Data entries:

__________________________________________________

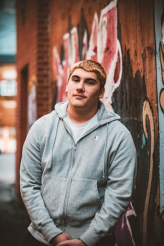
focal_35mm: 102
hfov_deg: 13.4
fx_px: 697
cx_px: 82
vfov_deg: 20.0
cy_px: 123
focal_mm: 102
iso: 1600
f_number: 2.8
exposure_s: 1/400
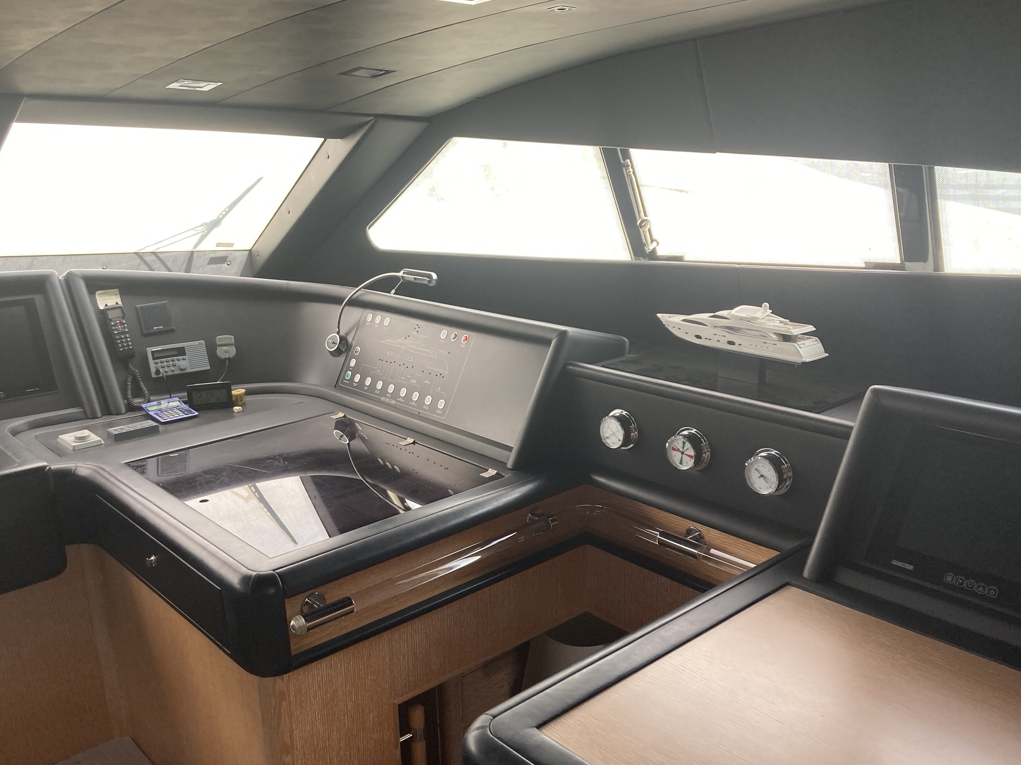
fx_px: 914
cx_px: 479
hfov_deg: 58.3
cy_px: 404
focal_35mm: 31
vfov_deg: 45.4
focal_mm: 3.99
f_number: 1.8
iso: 80
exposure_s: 1/121
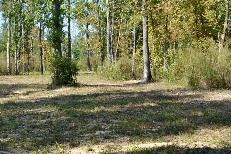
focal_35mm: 74
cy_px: 20
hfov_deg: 26.0
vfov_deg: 18.2
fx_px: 475
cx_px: 0
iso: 100
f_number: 8
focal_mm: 22
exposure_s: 1/125
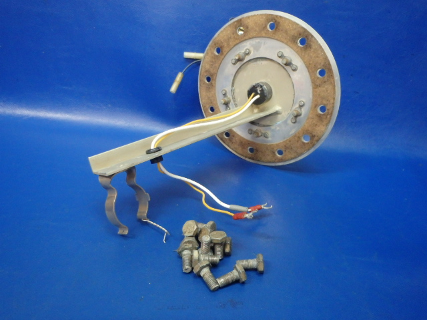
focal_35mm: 28
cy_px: 160
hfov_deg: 63.4
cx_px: 214
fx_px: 345
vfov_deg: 49.7
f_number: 3.9
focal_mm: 5
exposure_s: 1/30
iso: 800
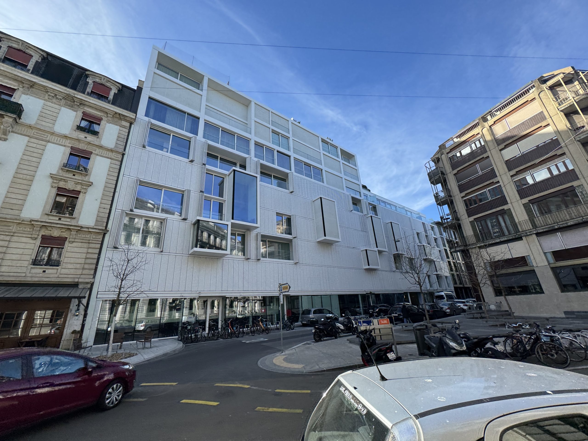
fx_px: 238
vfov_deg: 85.7
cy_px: 220
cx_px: 294
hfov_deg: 102.1
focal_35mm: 14
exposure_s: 1/693
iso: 40
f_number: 2.2
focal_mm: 2.22
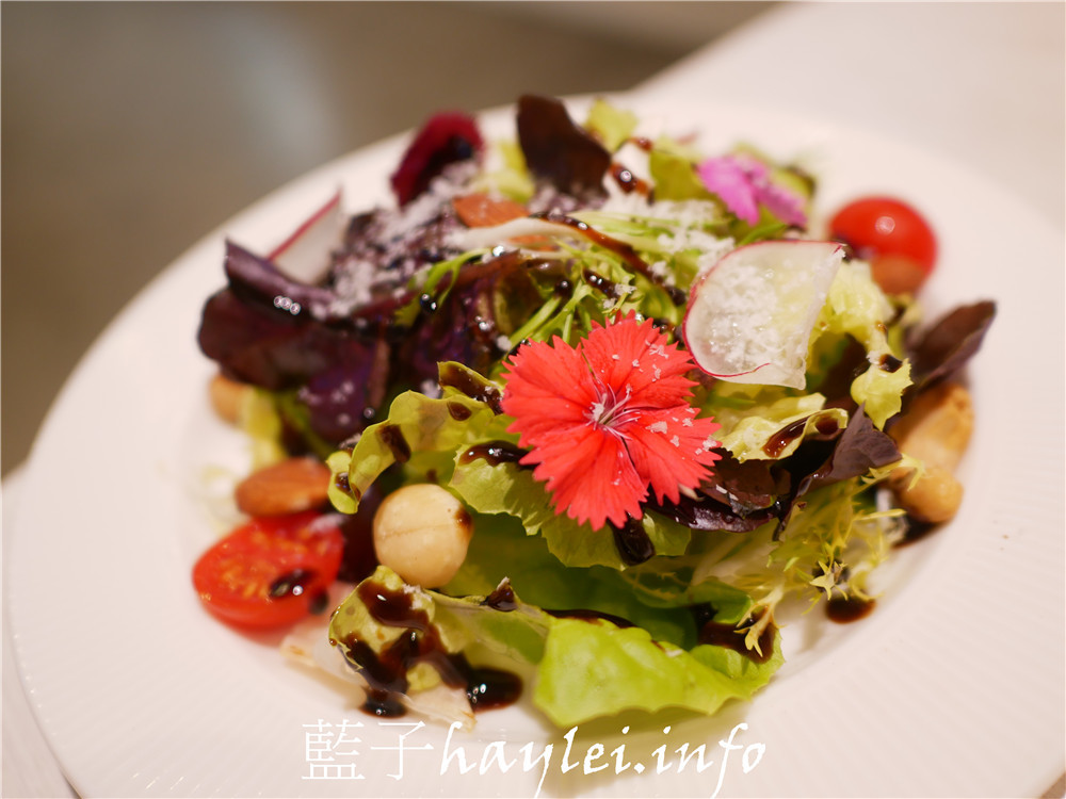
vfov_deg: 46.8
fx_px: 924
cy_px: 400
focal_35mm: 30
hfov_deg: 60.0
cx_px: 533
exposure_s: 1/60
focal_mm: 15
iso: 250
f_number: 1.7
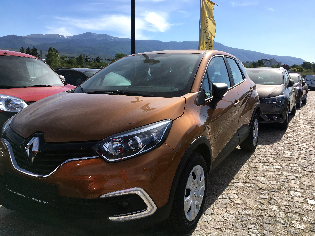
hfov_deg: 61.7
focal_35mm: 29
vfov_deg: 48.2
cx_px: 158
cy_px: 118
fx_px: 264
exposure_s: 1/2024
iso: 25
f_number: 2.2
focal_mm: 4.15
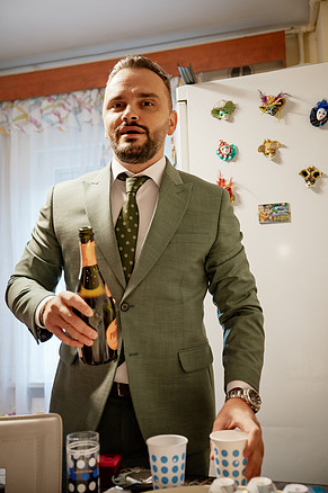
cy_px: 248
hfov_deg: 35.0
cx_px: 165
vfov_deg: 50.7
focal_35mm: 38
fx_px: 521
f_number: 2.8
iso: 800
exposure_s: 1/125
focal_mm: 37
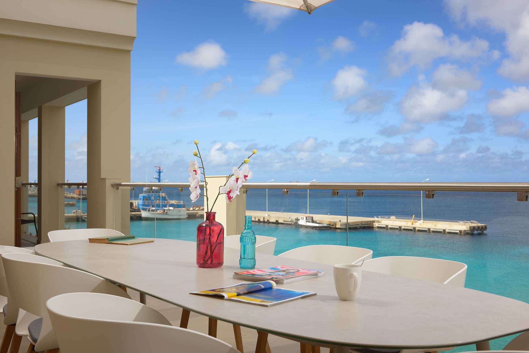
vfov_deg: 33.4
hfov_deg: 48.5
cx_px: 264
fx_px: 588
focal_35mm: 40
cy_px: 176
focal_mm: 40
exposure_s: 1/250
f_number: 9.5
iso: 100
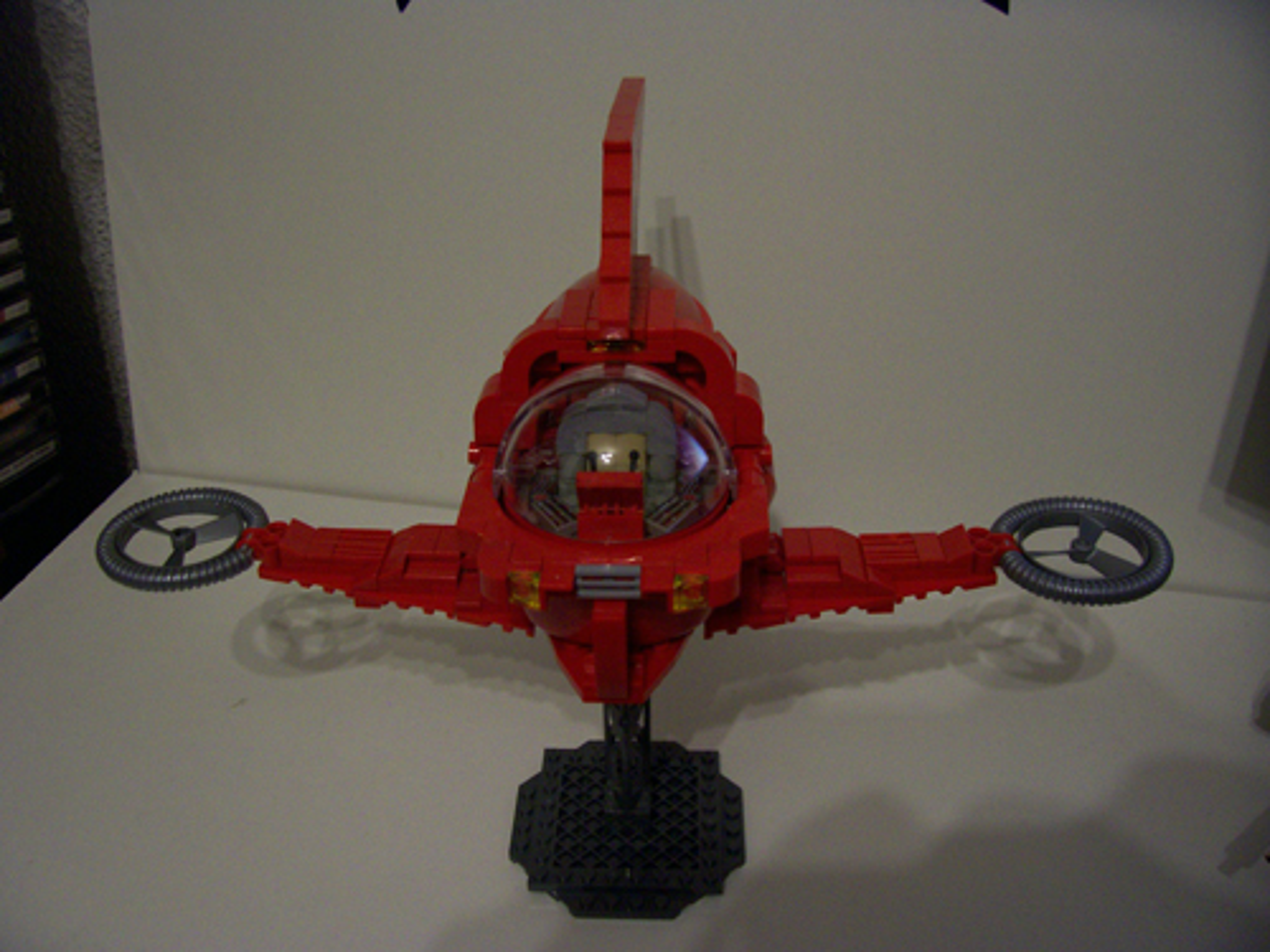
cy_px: 476
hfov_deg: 54.0
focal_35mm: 34
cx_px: 635
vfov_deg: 41.8
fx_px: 1247
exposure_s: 1/8
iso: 160
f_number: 2.7
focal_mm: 5.6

__________________________________________________

All records above need to be returned exactly. Omit the pictures.

focal_35mm: 102
hfov_deg: 13.4
fx_px: 697
cx_px: 82
vfov_deg: 20.0
cy_px: 123
focal_mm: 102
iso: 1600
f_number: 2.8
exposure_s: 1/400
fx_px: 914
cx_px: 479
hfov_deg: 58.3
cy_px: 404
focal_35mm: 31
vfov_deg: 45.4
focal_mm: 3.99
f_number: 1.8
iso: 80
exposure_s: 1/121
focal_35mm: 74
cy_px: 20
hfov_deg: 26.0
vfov_deg: 18.2
fx_px: 475
cx_px: 0
iso: 100
f_number: 8
focal_mm: 22
exposure_s: 1/125
focal_35mm: 28
cy_px: 160
hfov_deg: 63.4
cx_px: 214
fx_px: 345
vfov_deg: 49.7
f_number: 3.9
focal_mm: 5
exposure_s: 1/30
iso: 800
fx_px: 238
vfov_deg: 85.7
cy_px: 220
cx_px: 294
hfov_deg: 102.1
focal_35mm: 14
exposure_s: 1/693
iso: 40
f_number: 2.2
focal_mm: 2.22
vfov_deg: 46.8
fx_px: 924
cy_px: 400
focal_35mm: 30
hfov_deg: 60.0
cx_px: 533
exposure_s: 1/60
focal_mm: 15
iso: 250
f_number: 1.7
hfov_deg: 61.7
focal_35mm: 29
vfov_deg: 48.2
cx_px: 158
cy_px: 118
fx_px: 264
exposure_s: 1/2024
iso: 25
f_number: 2.2
focal_mm: 4.15
cy_px: 248
hfov_deg: 35.0
cx_px: 165
vfov_deg: 50.7
focal_35mm: 38
fx_px: 521
f_number: 2.8
iso: 800
exposure_s: 1/125
focal_mm: 37
vfov_deg: 33.4
hfov_deg: 48.5
cx_px: 264
fx_px: 588
focal_35mm: 40
cy_px: 176
focal_mm: 40
exposure_s: 1/250
f_number: 9.5
iso: 100
cy_px: 476
hfov_deg: 54.0
focal_35mm: 34
cx_px: 635
vfov_deg: 41.8
fx_px: 1247
exposure_s: 1/8
iso: 160
f_number: 2.7
focal_mm: 5.6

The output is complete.